■ Tujuan 1
Tuliskan ulang bagian kutipan tentang raja' persis seperti teksnya, mulai dari "Ibnu Qayyim Al-Jauziyah" dan berakhir di "mengharap pahala dari-Nya.".
■ Tujuan 2
Jawab pertanyaan berikut berdasarkan kutipan tentang raja'.
(a) Dalam bahasa Arab, berpengharapan atau harapan disebut apa?
(b) Ibnu Qayyim Al-Jauziyah membagi raja` menjadi berapa bagian?
(c) Menurut QS. Al-An’am ayat 160, berapa kali lipat pahala bagi orang yang datang membawa amal kebaikan?

Berpengharapan Kepada Allah
Oleh: Bahrus Surur-Iyunk
Dalam bahasa Arab berpengharapan atau harapan itu disebut ar-raja’, berasal dari kata raja – yarju –raja’an. Dalam kajian akhlak tasawuf, ar-raja’ ialah bergantungnya hati seorang hamba dalam meraih keridhaan dan kebaikan Allah di kemudian hari. Raja’ merupakan sikap perbuatan hati yang mencakup kerendahan dan ketundukan. Tidak boleh ada pengharapan kepada makhluk, kecuali kepada Allah. Raja` juga dimaknai sebagai berprasangka baik kepada Allah, karena mengetahui keluasan rahmat dan kasih sayang-Nya.
Ibnu Qayyim Al-Jauziyah membagi raja` dalam 3 bagian. Dua bagian termasuk raja` yang terpuji, sedangkan satunya adalah raja` yang tercela. Pertama, seseorang berpengharapan kepada Allah disertai dengan amalan taat kepada Allah dalam pancaran cahaya petunjuk-Nya. Sebagai seorang hamba, ia senantiasa mengharap pahala dari-Nya.
Allah berfirman dalam QS. Al-An’am ayat 160, “Barangsiapa yang datang dengan membawa amal kebaikan, maka baginya (pahala) sepuluh kali lipat amalnya; dan barangsiapa yang datang dengan membawa perbuatan jahat, maka dia tidak diberi pembalasan melainkan seimbang dengan kejahatannya, sedang mereka sedikitpun tidak dianiaya (dirugikan).”

Baris dari sebuah dataset
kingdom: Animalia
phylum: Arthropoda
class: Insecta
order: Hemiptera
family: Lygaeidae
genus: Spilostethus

■ Hasil Latihan 1
Ibnu Qayyim Al-Jauziyah membagi raja` dalam 3 bagian. Dua bagian termasuk raja` yang terpuji, sedangkan satunya adalah raja` yang tercela. Pertama, seseorang berpengharapan kepada Allah disertai dengan amalan taat kepada Allah dalam pancaran cahaya petunjuk-Nya. Sebagai seorang hamba, ia senantiasa mengharap pahala dari-Nya.

■ Hasil Latihan 2
(a) Ar-raja’.
(b) Tiga bagian.
(c) Sepuluh kali lipat.